Бывший лаборант геронтологического центра Зинаида Крылова говорит: постояльцы центра обижаются на родственников, которые привезли их сюда. Ярче всего она запомнила ситуацию: как-то к ограждению комплекса подъехала машина. Из неё вышли люди, помогли выйти пожилой женщине. Она села на ближайший камень и так и сидела до вечера, пока сотрудники её не нашли. Родственники этой женщины больше не приезжали. Ещё Крылова вспоминает, как удивилась, что в один день к старикам приехало очень много посетителей. Парковка была заполнена машинами. Оказалось, что это был день пенсии.
Попасть в дом-интернат в Ново-Ленино сейчас невозможно из-за ковидных ограничений. Сотрудник дома-интерната попросил не называть его имени и поделился: в отделении были случаи, когда родственники приходили в интернат и силой отнимали пенсию у постояльца. Таких приходилось выгонять.
В дом престарелых люди попадают по разным причинам. Например, одна женщина продала квартиру, чтобы внук смог сделать операцию по пересадке почки. Операцию сделали, а женщине стало негде жить. У другой женщины было две дочери. Одна умерла, вторая сильно заболела и оказалась в хосписе. Её ребенка забрали в детский дом, а маму — в дом престарелых. Первые несколько месяцев в заведении эта женщина была в отчаянии, не хотела разговаривать ни с кем из сотрудников. А сейчас говорит: «Если бы жила одна, я бы, наверное, просто не выжила».
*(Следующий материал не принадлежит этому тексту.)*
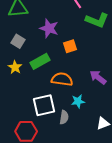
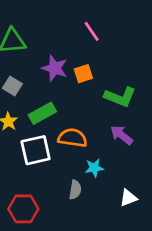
green L-shape: (97, 20) -> (120, 97), moved
orange square: (70, 46) -> (83, 74), moved
white square: (44, 105) -> (36, 150), moved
В Ново-Ленинском доме-интернате тоже есть кружки по макраме и живописи, даже театральная студия. «Но в целом — это всё равно дом скорби, — говорит сотрудник. — Формально это студенческое общежитие: вы живёте с кем-то в комнате, вам предлагают кучу мероприятий, хорошо кормят. Но когда ты студент, ты знаешь, что скоро это закончится и впереди тебя ждёт самостоятельная жизнь. А когда ты почему-то снова оказавшийся в „общаге“ пожилой человек, который никому не нужен и не имеет никаких надежд на перемены, это другое».
Кроме государственных домов-интернатов, в Иркутской области больше двух десятков частных пансионатов. Это переоборудованные квартиры или частные дома, в которых за плату от 800 до 1500 рублей в сутки живут пенсионеры. Но у Будянской нет денег, чтобы поселиться там.
Берёзы, которые закрывают окно Надежды Будянской, недавно пожелтели. Скоро листья опадут и перестанут закрывать окно. Будянская всё так же сидит на диване, как и в тот день, когда вышла на балкон звать на помощь. По-прежнему спит сидя. Иногда она поглядывает на электрические часы. На них — 02:28. Но это неправильное время. Когда отключали свет, настройки на часах сбились. Чтобы узнать настоящее время, к часам нужно прибавить 18, к минутам — 30. Будянская высчитывает: на самом деле сейчас 20:58. Значит, волонтёры уже не придут.